Dear Ministers, with Adapt-Love from Marrakech…

The charming, narrow streets of Marrakech’s Medina teach you to share and co-exist. Perhaps the COP’s large open venue has had the opposite effect on Parties. Yesterday the High Level Ministerials twice passed over or delayed the opportunity to listen to civil society, doubling down the exclusion of civil society from most of this COP.

In the spirit of co-existence, multiple civil society constituencies—youth, women, farmers and environmental NGOs—brought together their diverse perspectives to convey their priorities on adaptation finance in just a few minutes, though to no avail. So ECO steps forward to provide space to voice their concerns.
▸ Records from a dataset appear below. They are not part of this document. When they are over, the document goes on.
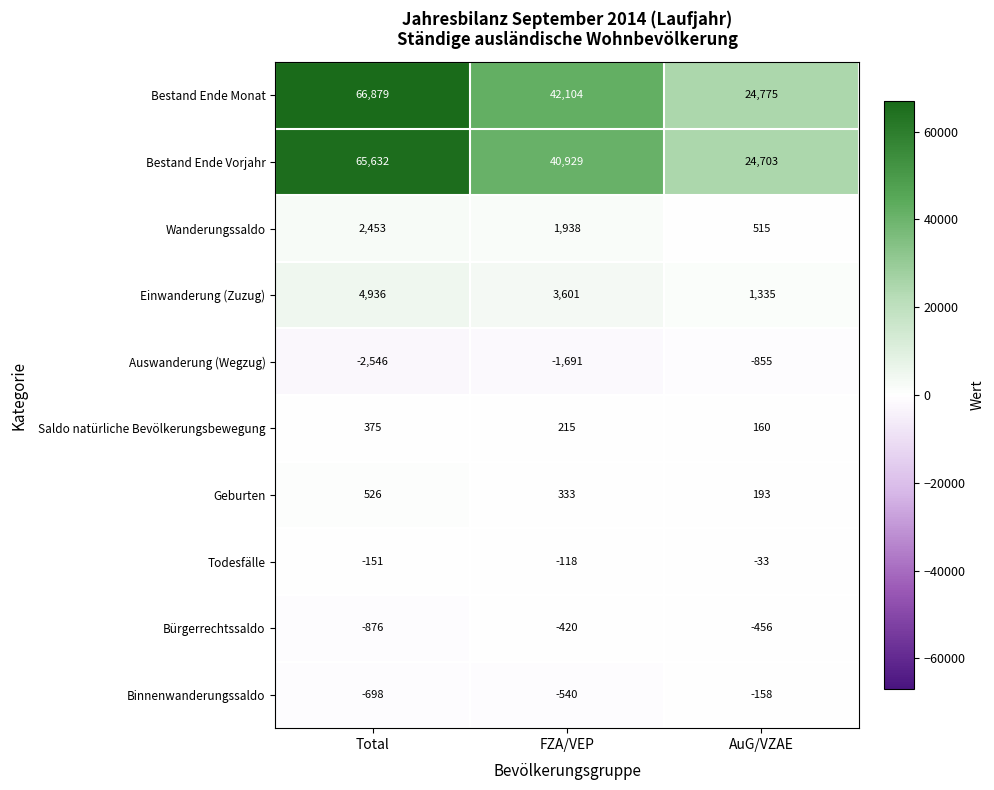

Reading left to right, extract all data points from this chart.

Bestand Ende Monat: Total=66879	FZA/VEP=42104	AuG/VZAE=24775
Bestand Ende Vorjahr: Total=65632	FZA/VEP=40929	AuG/VZAE=24703
Wanderungssaldo: Total=2453	FZA/VEP=1938	AuG/VZAE=515
Einwanderung (Zuzug): Total=4936	FZA/VEP=3601	AuG/VZAE=1335
Auswanderung (Wegzug): Total=-2546	FZA/VEP=-1691	AuG/VZAE=-855
Saldo natürliche Bevölkerungsbewegung: Total=375	FZA/VEP=215	AuG/VZAE=160
Geburten: Total=526	FZA/VEP=333	AuG/VZAE=193
Todesfälle: Total=-151	FZA/VEP=-118	AuG/VZAE=-33
Bürgerrechtssaldo: Total=-876	FZA/VEP=-420	AuG/VZAE=-456
Binnenwanderungssaldo: Total=-698	FZA/VEP=-540	AuG/VZAE=-158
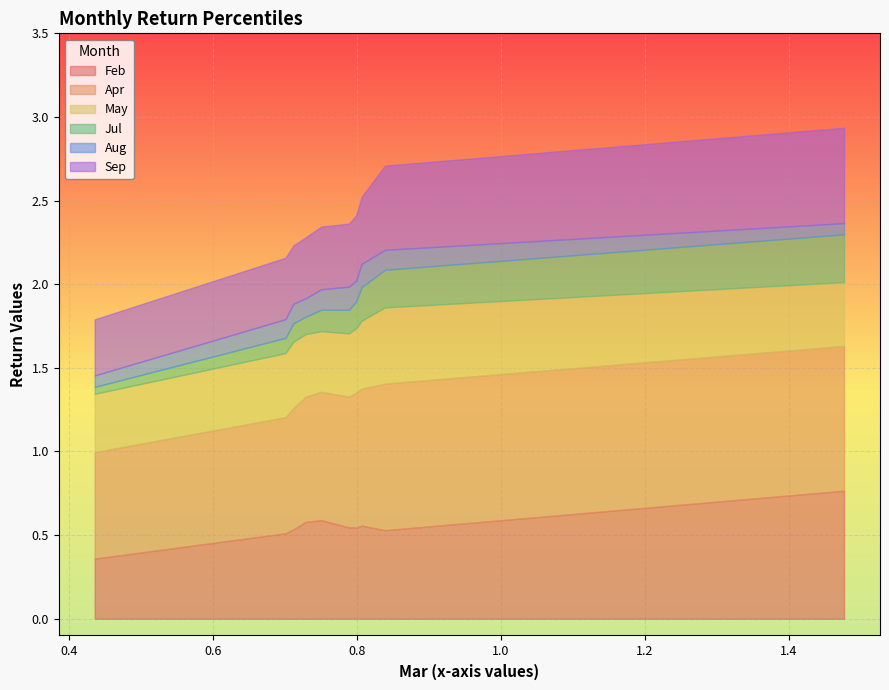

What is the maximum value for Feb?

0.8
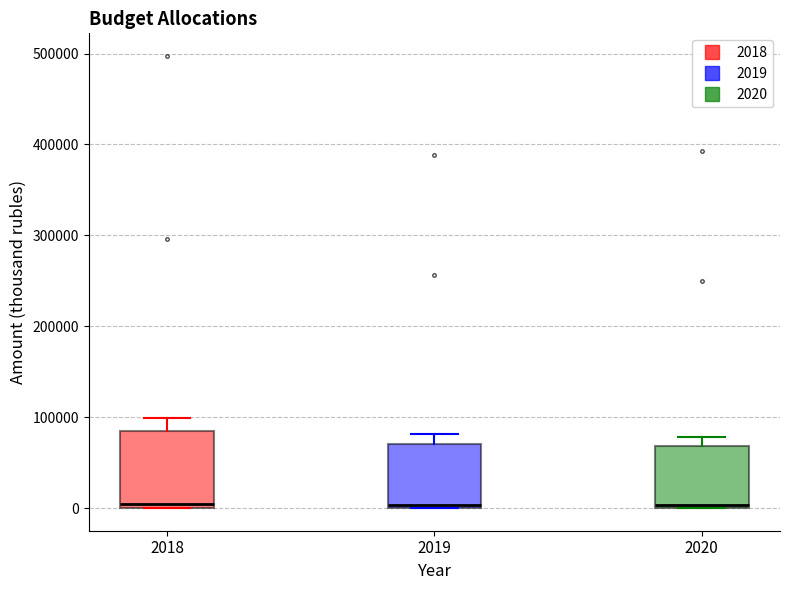

Reading left to right, read every box against the y-axis: the position of its median line, the range the box covers, and the ends of its whiskers. The values are not printed on the chart, so give them approximately, as read against the axis.

2018: median 0 (just above the box's lower edge), box 0 to 90000, whiskers 0 to 100000
2019: median 0 (just above the box's lower edge), box 0 to 70000, whiskers 0 to 80000
2020: median 0 (just above the box's lower edge), box 0 to 70000, whiskers 0 to 80000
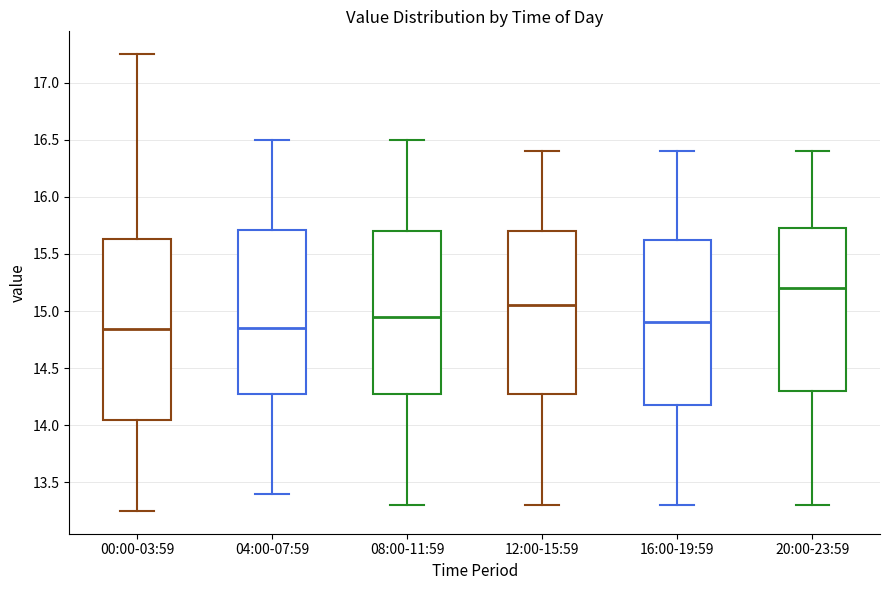

Reading left to right, transcribe this box plot: for each box, give where its median line is, the range the box spans, and where its two whiskers end, as read against the y-axis. The values are not printed on the chart, so give them approximately, as read against the axis.

00:00-03:59: median 14.85, box 14.05 to 15.65, whiskers 13.25 to 17.25
04:00-07:59: median 14.85, box 14.30 to 15.70, whiskers 13.40 to 16.50
08:00-11:59: median 14.95, box 14.30 to 15.70, whiskers 13.30 to 16.50
12:00-15:59: median 15.05, box 14.30 to 15.70, whiskers 13.30 to 16.40
16:00-19:59: median 14.90, box 14.20 to 15.65, whiskers 13.30 to 16.40
20:00-23:59: median 15.20, box 14.30 to 15.75, whiskers 13.30 to 16.40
Adaptation, a pillar of Paris Agreement, needs urgent, ambitious, and transformative public climate finance for vulnerable and impacted communities. The recently released US$100 billion roadmap shows that adaptation finance flows by 2020 will double the current levels. Yet that will still fall far short of the parity with mitigation finance that the Paris Agreement asks for. That gap cannot be filled by profit-seeking private finance, which favours mitigation activities. As well, that will favour richer developing countries, because they are more capable of absorbing private investment. That’s why developed countries should prioritise adaptation to help protect development gains in developing countries.

The methodologies applied by developed countries have consistently exaggerated the climate-relevance of actual funding. Also, instruments such as loans, equity or guarantees may be counted at face value instead of the underlying net assistance. The roadmap should only be seen as an input to the discussion but not as a blueprint, as it would bypass ongoing discussions on finance accounting under the SBSTA.

Adaptation finance requires a robust institutional set-up. The Adaptation Fund is already operational. It has delivered innovative financing approaches on the ground and has a well-developed project pipeline that needs funding to serve urgent needs of vulnerable communities. For this reason, we call for the Adaptation Fund to serve the Paris Agreement in co-existence with Green Climate Fund, as already enshrined in the Paris Agreement. ECO acknowledges and applauds the pledges from Germany and Sweden to replenish the fund.

Of course, climate finance should be counted as new and additional to existing commitments on Official Development Assistance, such as the commitment to dedicating 0.7% of GNI to ODA.

Lastly, developed countries should also fully support that addressing loss and damage has become the third pillar of climate action and is critical to co-existence on the planet. Loss and damage finance needs to be truly additional, over and above what has been pledged for adaptation and mitigation.

Addressing the adaptation finance gap and ensuring that finance gets directed to those who need it most must be the next chapter in the global fight against climate change, and it needs to be written down here and now, in Marrakech.